Zero-Downtime Deploys: Blue-Green, Canary, and Rolling Strategies

Rolling deploys — replacing instances a few at a time behind a load balancer, waiting for health checks before moving to the next batch — are our default for most client projects because they need no extra infrastructure beyond what a standard container orchestrator already provides. The trade-off is that a bad deploy is visible to a subset of real users for however long it takes the rollout to reach the point of failure, which for a fast-moving rollout might only be a minute or two, but is still real exposure.
Blue-green deploys, where a full second environment is stood up and traffic is cut over all at once, gave us the cleanest rollback story — if something's wrong post-cutover, flipping traffic back to the previous environment is instantaneous rather than requiring a re-deploy.
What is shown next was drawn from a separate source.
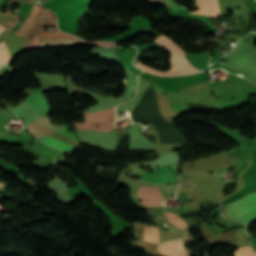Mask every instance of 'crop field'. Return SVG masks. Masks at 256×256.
<instances>
[{"instance_id":"13","label":"crop field","mask_w":256,"mask_h":256,"mask_svg":"<svg viewBox=\"0 0 256 256\" xmlns=\"http://www.w3.org/2000/svg\"><path fill=\"white\" fill-rule=\"evenodd\" d=\"M256 253V252H255ZM250 246L239 248L235 251V256H256Z\"/></svg>"},{"instance_id":"1","label":"crop field","mask_w":256,"mask_h":256,"mask_svg":"<svg viewBox=\"0 0 256 256\" xmlns=\"http://www.w3.org/2000/svg\"><path fill=\"white\" fill-rule=\"evenodd\" d=\"M43 26H55L53 13L34 4L28 19L18 29L16 34L26 37L24 50L41 43L83 41L72 35L57 31L43 32Z\"/></svg>"},{"instance_id":"10","label":"crop field","mask_w":256,"mask_h":256,"mask_svg":"<svg viewBox=\"0 0 256 256\" xmlns=\"http://www.w3.org/2000/svg\"><path fill=\"white\" fill-rule=\"evenodd\" d=\"M144 240L158 243V228H155V227L144 228Z\"/></svg>"},{"instance_id":"11","label":"crop field","mask_w":256,"mask_h":256,"mask_svg":"<svg viewBox=\"0 0 256 256\" xmlns=\"http://www.w3.org/2000/svg\"><path fill=\"white\" fill-rule=\"evenodd\" d=\"M11 57L9 55L8 49L5 42L0 44V66L10 61Z\"/></svg>"},{"instance_id":"8","label":"crop field","mask_w":256,"mask_h":256,"mask_svg":"<svg viewBox=\"0 0 256 256\" xmlns=\"http://www.w3.org/2000/svg\"><path fill=\"white\" fill-rule=\"evenodd\" d=\"M100 125V127H96L97 125ZM115 122H83V123H76V128L81 129H92V130H103L108 131L109 129L114 127Z\"/></svg>"},{"instance_id":"18","label":"crop field","mask_w":256,"mask_h":256,"mask_svg":"<svg viewBox=\"0 0 256 256\" xmlns=\"http://www.w3.org/2000/svg\"><path fill=\"white\" fill-rule=\"evenodd\" d=\"M2 184H3V183H0V188H1Z\"/></svg>"},{"instance_id":"14","label":"crop field","mask_w":256,"mask_h":256,"mask_svg":"<svg viewBox=\"0 0 256 256\" xmlns=\"http://www.w3.org/2000/svg\"><path fill=\"white\" fill-rule=\"evenodd\" d=\"M139 198L164 199L163 195H138Z\"/></svg>"},{"instance_id":"17","label":"crop field","mask_w":256,"mask_h":256,"mask_svg":"<svg viewBox=\"0 0 256 256\" xmlns=\"http://www.w3.org/2000/svg\"><path fill=\"white\" fill-rule=\"evenodd\" d=\"M0 210H6V209H5V208H1V207H0Z\"/></svg>"},{"instance_id":"3","label":"crop field","mask_w":256,"mask_h":256,"mask_svg":"<svg viewBox=\"0 0 256 256\" xmlns=\"http://www.w3.org/2000/svg\"><path fill=\"white\" fill-rule=\"evenodd\" d=\"M224 215L230 219L240 220L246 225L256 221V193L224 206Z\"/></svg>"},{"instance_id":"15","label":"crop field","mask_w":256,"mask_h":256,"mask_svg":"<svg viewBox=\"0 0 256 256\" xmlns=\"http://www.w3.org/2000/svg\"><path fill=\"white\" fill-rule=\"evenodd\" d=\"M151 1H154L156 3H159V4H163V5H166V6H169L165 1L163 0H151Z\"/></svg>"},{"instance_id":"6","label":"crop field","mask_w":256,"mask_h":256,"mask_svg":"<svg viewBox=\"0 0 256 256\" xmlns=\"http://www.w3.org/2000/svg\"><path fill=\"white\" fill-rule=\"evenodd\" d=\"M31 91L33 94H31L24 101L33 106L39 115H48L50 108L47 105L45 97L42 95V89L34 88L31 89Z\"/></svg>"},{"instance_id":"16","label":"crop field","mask_w":256,"mask_h":256,"mask_svg":"<svg viewBox=\"0 0 256 256\" xmlns=\"http://www.w3.org/2000/svg\"><path fill=\"white\" fill-rule=\"evenodd\" d=\"M9 2H33L32 0H12Z\"/></svg>"},{"instance_id":"12","label":"crop field","mask_w":256,"mask_h":256,"mask_svg":"<svg viewBox=\"0 0 256 256\" xmlns=\"http://www.w3.org/2000/svg\"><path fill=\"white\" fill-rule=\"evenodd\" d=\"M166 217L168 218V220L172 221L174 224L181 228L188 227L186 223L174 213L166 212Z\"/></svg>"},{"instance_id":"4","label":"crop field","mask_w":256,"mask_h":256,"mask_svg":"<svg viewBox=\"0 0 256 256\" xmlns=\"http://www.w3.org/2000/svg\"><path fill=\"white\" fill-rule=\"evenodd\" d=\"M33 122L41 125V126H44L54 132H57L65 137H68L76 142L77 139H76V136L74 133H71V132H67L70 128L67 127V126H60V127H57V126H54L48 119L47 117H44V116H38L36 117L35 119L32 120ZM29 130H31L35 135H37L41 140H43L45 143L55 147V148H58V149H62L64 151H70L72 150L74 147L68 145V144H65L61 141H58L44 133H41L39 131H36V130H33L31 128H29Z\"/></svg>"},{"instance_id":"19","label":"crop field","mask_w":256,"mask_h":256,"mask_svg":"<svg viewBox=\"0 0 256 256\" xmlns=\"http://www.w3.org/2000/svg\"><path fill=\"white\" fill-rule=\"evenodd\" d=\"M27 143V142H26ZM32 145V144H31Z\"/></svg>"},{"instance_id":"7","label":"crop field","mask_w":256,"mask_h":256,"mask_svg":"<svg viewBox=\"0 0 256 256\" xmlns=\"http://www.w3.org/2000/svg\"><path fill=\"white\" fill-rule=\"evenodd\" d=\"M182 240H174V241H170L164 244H161L157 247L158 251L162 252V251H166V250H170V249H174V248H178V247H182ZM163 254L167 255V256H187L186 251L182 248H178V249H174V250H170V251H166V252H162Z\"/></svg>"},{"instance_id":"5","label":"crop field","mask_w":256,"mask_h":256,"mask_svg":"<svg viewBox=\"0 0 256 256\" xmlns=\"http://www.w3.org/2000/svg\"><path fill=\"white\" fill-rule=\"evenodd\" d=\"M177 176L178 175L171 171L169 165H167L163 168L153 170L152 173L141 175V179L154 183L166 184L177 182Z\"/></svg>"},{"instance_id":"9","label":"crop field","mask_w":256,"mask_h":256,"mask_svg":"<svg viewBox=\"0 0 256 256\" xmlns=\"http://www.w3.org/2000/svg\"><path fill=\"white\" fill-rule=\"evenodd\" d=\"M11 5L8 7V12L5 14L0 13V26L10 30L18 21L17 16H12L9 13V9L11 8Z\"/></svg>"},{"instance_id":"2","label":"crop field","mask_w":256,"mask_h":256,"mask_svg":"<svg viewBox=\"0 0 256 256\" xmlns=\"http://www.w3.org/2000/svg\"><path fill=\"white\" fill-rule=\"evenodd\" d=\"M155 41L158 42L162 47L169 49L171 51V58H170L171 69L165 72H161V71L146 67L143 64H141L139 61L136 66H138L143 70H146L158 75H182V74H189V73L200 71L194 68L192 65H190L187 62V60L184 57L183 51L174 42L169 40L167 37L163 35Z\"/></svg>"}]
</instances>
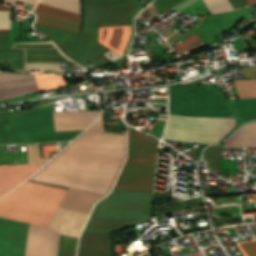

We used this for a client where the database migration accompanying most releases made partial rollout risky; either the whole new environment was correct against the new schema, or none of it was live yet.
The real cost of blue-green is running two full production-sized environments simultaneously during the cutover window, which for a client with an expensive GPU-backed inference service made blue-green meaningfully pricier per deploy than we were comfortable doing multiple times a day. For that project we used canary instead — route 5% of traffic to the new version, watch error rates and latency for 15 minutes, then ramp to 25%, 50%, 100% if metrics hold.
Canary deploys require the most supporting infrastructure of the three — traffic splitting at the load balancer or service mesh level, automated metric comparison between the canary and baseline versions, and a defined rollback trigger, ideally automatic rather than requiring someone to be watching a dashboard at 2am. Building that automated rollback (error rate exceeding baseline by more than 2x for 3 consecutive minutes triggers an automatic revert) was what made canary trustworthy enough to actually rely on rather than just a slower rolling deploy.
For database migrations specifically, we treat them as a separate concern from the deploy strategy entirely — using the expand-and-contract pattern so the schema is compatible with both the old and new application code during any rollout window, regardless of whether that rollout is rolling, blue-green, or canary. Coupling a migration to a specific deploy strategy is what causes rollbacks to become genuinely hard, since rolling back application code against an already-migrated schema is a common way deploys go from routine to incidents.